Let $X$ be a Banach space and $f:[a,b] \to X$ be continuous. Show that $f$ is Riemann integrable.
My attempt:
Let $t_i^n=a+i\frac{b-a}{n},(i=1,2,\cdots,n)$ and $$s_n=\sum_{i=1}^n f(t_i^n) (t_i^n-t_{i-1}^n)=\sum_{i=1}^n f(t_i^n)\frac{b-a}{n}$$ It suffices to show that $(s_n)$ is Cauchy. For $n,m \in \mathbb N$ with $n>m,$
\begin{align*} s_n-s_m &= \sum_{i=1}^n f(t_i^n)\frac{b-a}{n}-\sum_{i=1}^m f(t_i^m)\frac{b-a}{m}\\ &<(b-a)\left[\frac{1}{m} \sum_{i=1}^m \left(f(t_i^n)-f(t_i^m)\right)+\frac1n \sum_{i=m+1}^n f(t_i^n)\right] \end{align*} Since, $f$ is continuous on a compact set, therefore it is uniformly continuous and bounded. Therefore for given $\epsilon >0,$ there exists $\delta>0$ such that $$|x-y|<\delta \implies \|f(x)-f(y)\|<\epsilon.$$
For $i\in \{1,2,\cdots,m\},$ consider $$t_i^n-t_i^m=i(b-a)\left(\frac 1n-\frac 1m\right)\to 0 \text{ as }n,m \to \infty$$Thus, there exists $n_0\in \mathbb N$ such that $|t_i^n-t_i^m|<\delta$ for all $n,m \geq n_0.$ It follows that
$$\|s_n-s_m\|<(b-a)\left(\epsilon+\frac{n-m}{n}\|f\|_\infty\right)$$ for all $n,m \geq n_0.$
From here, if I can show that $\frac{n-m}{n} \to 0$ as $n,m \to \infty ,$ then I'll be done.

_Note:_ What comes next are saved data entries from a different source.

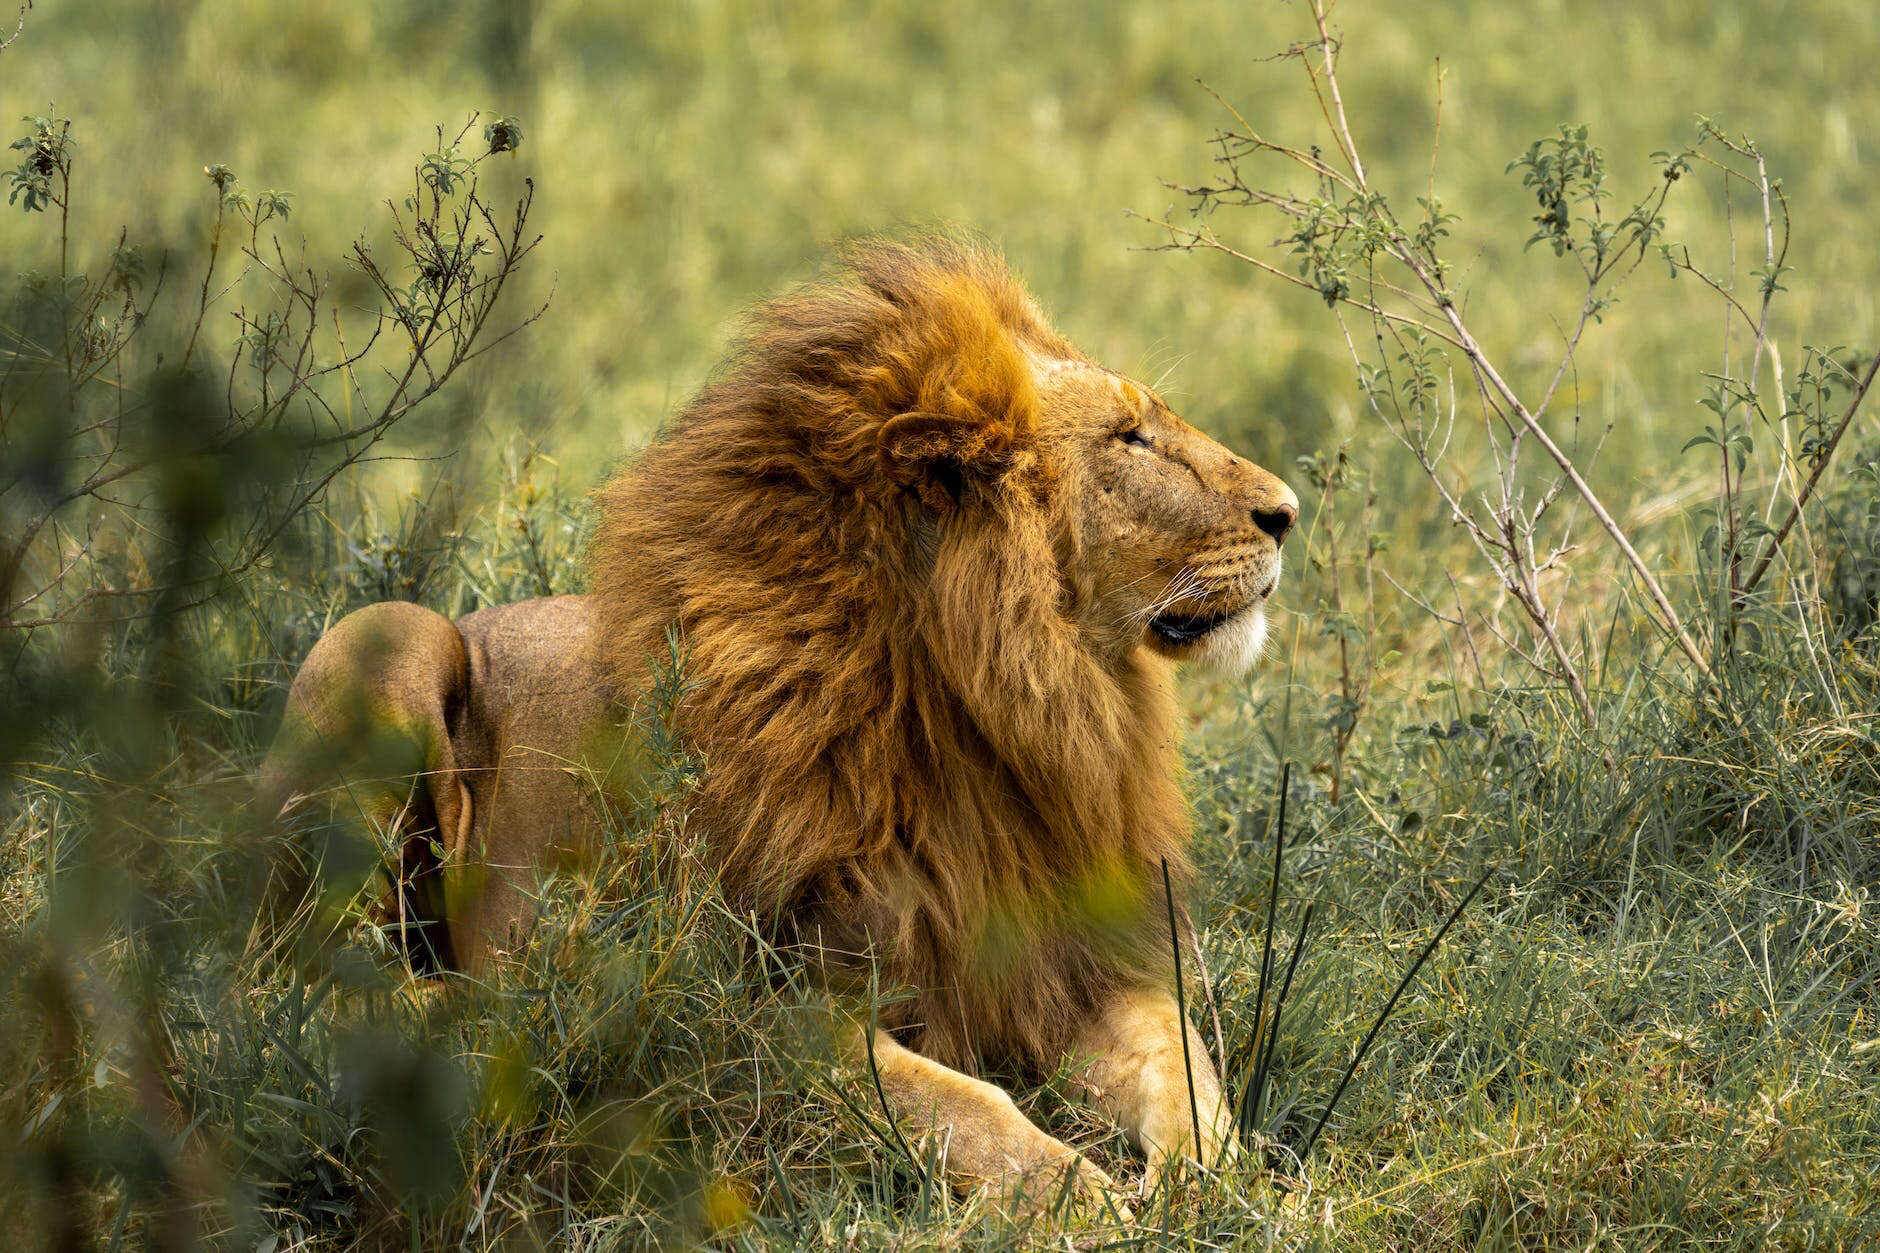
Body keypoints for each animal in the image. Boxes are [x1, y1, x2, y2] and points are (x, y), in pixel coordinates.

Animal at [261, 238, 1293, 1211]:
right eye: (1131, 439)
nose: (1288, 511)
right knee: (301, 981)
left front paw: (1213, 1179)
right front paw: (1076, 1192)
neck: (997, 713)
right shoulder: (740, 1006)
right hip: (387, 638)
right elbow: (958, 1100)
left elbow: (1184, 1066)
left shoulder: (1078, 961)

Edit: Since,$$\lim_{m \to \infty } \lim_{n \to \infty}\frac{n-m}{n}=1\neq\lim_{n \to \infty } \lim_{m \to \infty}\frac{n-m}{n}$$ So, $\lim_{m,n \to \infty}\frac{n-m}{n}$ doesn't exist. So my proof fails.

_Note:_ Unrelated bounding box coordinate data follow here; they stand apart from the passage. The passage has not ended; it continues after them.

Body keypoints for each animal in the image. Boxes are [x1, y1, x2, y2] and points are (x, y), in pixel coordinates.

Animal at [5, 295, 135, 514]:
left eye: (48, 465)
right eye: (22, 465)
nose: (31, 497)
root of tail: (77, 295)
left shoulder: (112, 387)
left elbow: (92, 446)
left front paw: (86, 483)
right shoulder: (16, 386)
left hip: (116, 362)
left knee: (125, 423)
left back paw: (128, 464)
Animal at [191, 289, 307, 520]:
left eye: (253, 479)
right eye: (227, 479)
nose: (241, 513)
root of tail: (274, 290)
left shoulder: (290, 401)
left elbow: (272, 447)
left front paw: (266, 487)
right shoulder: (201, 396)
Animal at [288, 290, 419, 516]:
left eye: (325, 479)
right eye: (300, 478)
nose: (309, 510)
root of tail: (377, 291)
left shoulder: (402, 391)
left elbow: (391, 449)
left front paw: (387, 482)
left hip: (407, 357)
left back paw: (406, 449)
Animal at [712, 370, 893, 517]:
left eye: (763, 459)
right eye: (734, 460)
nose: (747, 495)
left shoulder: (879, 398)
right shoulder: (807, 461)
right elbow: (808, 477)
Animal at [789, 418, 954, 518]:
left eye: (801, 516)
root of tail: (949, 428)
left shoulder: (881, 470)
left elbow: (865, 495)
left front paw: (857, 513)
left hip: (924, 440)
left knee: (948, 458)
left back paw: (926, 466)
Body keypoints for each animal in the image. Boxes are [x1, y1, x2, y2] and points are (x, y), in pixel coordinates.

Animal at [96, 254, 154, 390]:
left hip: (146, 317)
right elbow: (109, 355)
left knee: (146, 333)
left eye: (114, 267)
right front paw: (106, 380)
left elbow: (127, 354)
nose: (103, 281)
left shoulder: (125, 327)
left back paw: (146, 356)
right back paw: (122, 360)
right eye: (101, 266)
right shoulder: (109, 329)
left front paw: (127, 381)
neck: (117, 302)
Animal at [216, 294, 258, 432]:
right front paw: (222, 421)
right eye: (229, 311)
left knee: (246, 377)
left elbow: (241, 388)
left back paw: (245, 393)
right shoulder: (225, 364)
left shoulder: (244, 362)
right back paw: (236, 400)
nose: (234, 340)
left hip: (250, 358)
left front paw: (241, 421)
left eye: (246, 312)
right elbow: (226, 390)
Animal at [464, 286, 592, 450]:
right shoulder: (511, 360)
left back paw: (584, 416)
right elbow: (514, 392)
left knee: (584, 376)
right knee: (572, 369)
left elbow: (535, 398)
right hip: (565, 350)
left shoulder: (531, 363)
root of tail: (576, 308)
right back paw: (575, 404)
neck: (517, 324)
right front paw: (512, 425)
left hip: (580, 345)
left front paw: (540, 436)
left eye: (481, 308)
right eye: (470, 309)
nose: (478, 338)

How should I approximate the second term in the summation to prove the sequence is Cauchy?
Since $[a,b]$ is compact, $f$ is uniformly continuous and for any $\epsilon > 0$ there exists $\delta >0$ such that if $|x - y| < \delta$, then $\|f(x) - f(y)\| < \frac{\epsilon}{2(b-a)}$.
Define a partition $P_n = (t_0^n, t_1^n, \ldots, t_n^n)$ where $t_i^n = a + i(b-a)/n$ and a sequence of Riemann sums $S_n = \sum_{i=1}^n f(t_i^n)(t_i^n - t_{i-1}^n)$. Take $n$ such that $(b-a)/n < \delta$.

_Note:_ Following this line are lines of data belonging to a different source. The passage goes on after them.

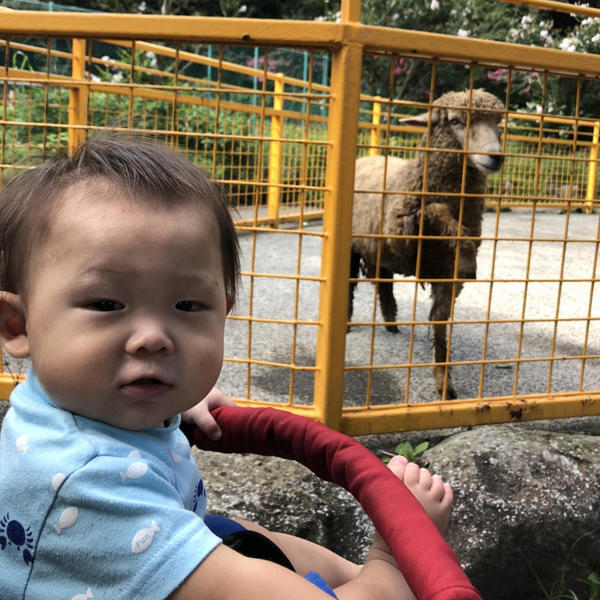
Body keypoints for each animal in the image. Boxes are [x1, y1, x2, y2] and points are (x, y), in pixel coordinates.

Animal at [350, 88, 504, 398]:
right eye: (456, 121)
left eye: (499, 124)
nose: (495, 157)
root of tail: (369, 157)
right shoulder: (401, 232)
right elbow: (435, 208)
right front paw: (468, 257)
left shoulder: (446, 275)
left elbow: (440, 325)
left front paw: (444, 382)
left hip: (377, 247)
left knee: (383, 282)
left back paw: (391, 321)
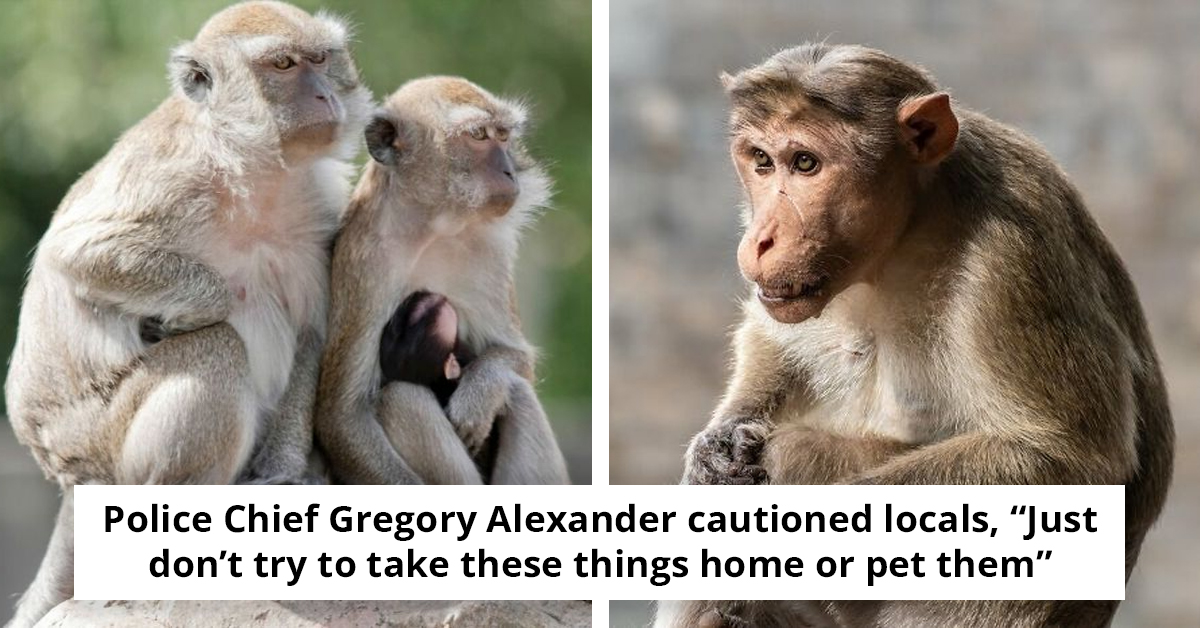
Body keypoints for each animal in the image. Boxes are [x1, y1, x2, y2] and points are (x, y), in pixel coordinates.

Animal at [2, 3, 370, 625]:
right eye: (283, 65)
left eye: (322, 60)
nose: (324, 95)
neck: (254, 173)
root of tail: (69, 479)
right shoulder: (172, 178)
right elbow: (78, 253)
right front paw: (188, 311)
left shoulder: (320, 211)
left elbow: (313, 332)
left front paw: (286, 471)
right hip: (102, 444)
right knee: (216, 348)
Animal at [315, 76, 570, 486]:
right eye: (478, 135)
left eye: (503, 135)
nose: (510, 172)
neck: (434, 226)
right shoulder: (366, 260)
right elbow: (342, 416)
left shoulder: (491, 253)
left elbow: (518, 361)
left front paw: (479, 392)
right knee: (401, 399)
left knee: (517, 392)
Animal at [668, 44, 1174, 628]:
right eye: (761, 160)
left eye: (805, 163)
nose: (760, 239)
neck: (910, 229)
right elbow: (771, 339)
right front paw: (716, 444)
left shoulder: (1015, 254)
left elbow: (1073, 460)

Suppose $R$ is any refinement of $P_n$. Any subinterval $[t_{i-1}^n, t_{i}^n]$ used in $S_n$ can be decomposed as a union of subintervals of $R$,
$$[t_{i-1}^n,t_{i}^n] = \bigcup_{k=1}^{n_i}[y_{i,k-1}, y_{i,k}] .$$
Now take any Riemann sum $S(R,f)$ for the refined partition with tags $\eta_{i,k} \in [y_{i,k-1}, y_{i,k}] \subset[t_{i-1}^n,t_{i}^n].$ Clearly $|\eta_{i,k} - t_i^n| < \delta$ and
$$\begin{align}\left\|S_n - S(f,R)\right\| &= \left\|\sum_{i=1}^n f(t_i^n)(t_i^n - t_{i-1}^n) - \sum_{i=1}^n \sum_{k=1}^{n_i}f(\eta_{i,k})(y_{i,k} - y_{i,k-1})\right\| \\ &\leqslant \sum_{i=1}^n \sum_{k=1}^{n_i}\|f(t_i^n) - f(\eta_{i,k})\|(y_{i,k} - y_{i,k-1}) \\ &\leqslant \sum_{i=1}^n \sum_{k=1}^{n_i}\frac{\epsilon}{2(b-a)}(y_{i,k} - y_{i,k-1}) \\ &= \epsilon/2\end{align}$$
Now consider the sum $S_m$ corresponding to the partition $P_m$ where $m > n$.
Let $R = P_n \cup P_m$ be a common refinement of both $P_n$ and $P_m$.
Since $\|P_m\| < \|P_n\| < \delta$ we have $\|S_m - S(f,R)\| < \epsilon/2$ by the preceeding argument, and it follows that
$$\|S_m - S_n\| \leqslant \|S_m - S(f,R)\| + \|S_n - S(f,R)\| < \epsilon/2 + \epsilon/2 = \epsilon.$$
Therefore, $(S_n)$ is a Cauchy sequence.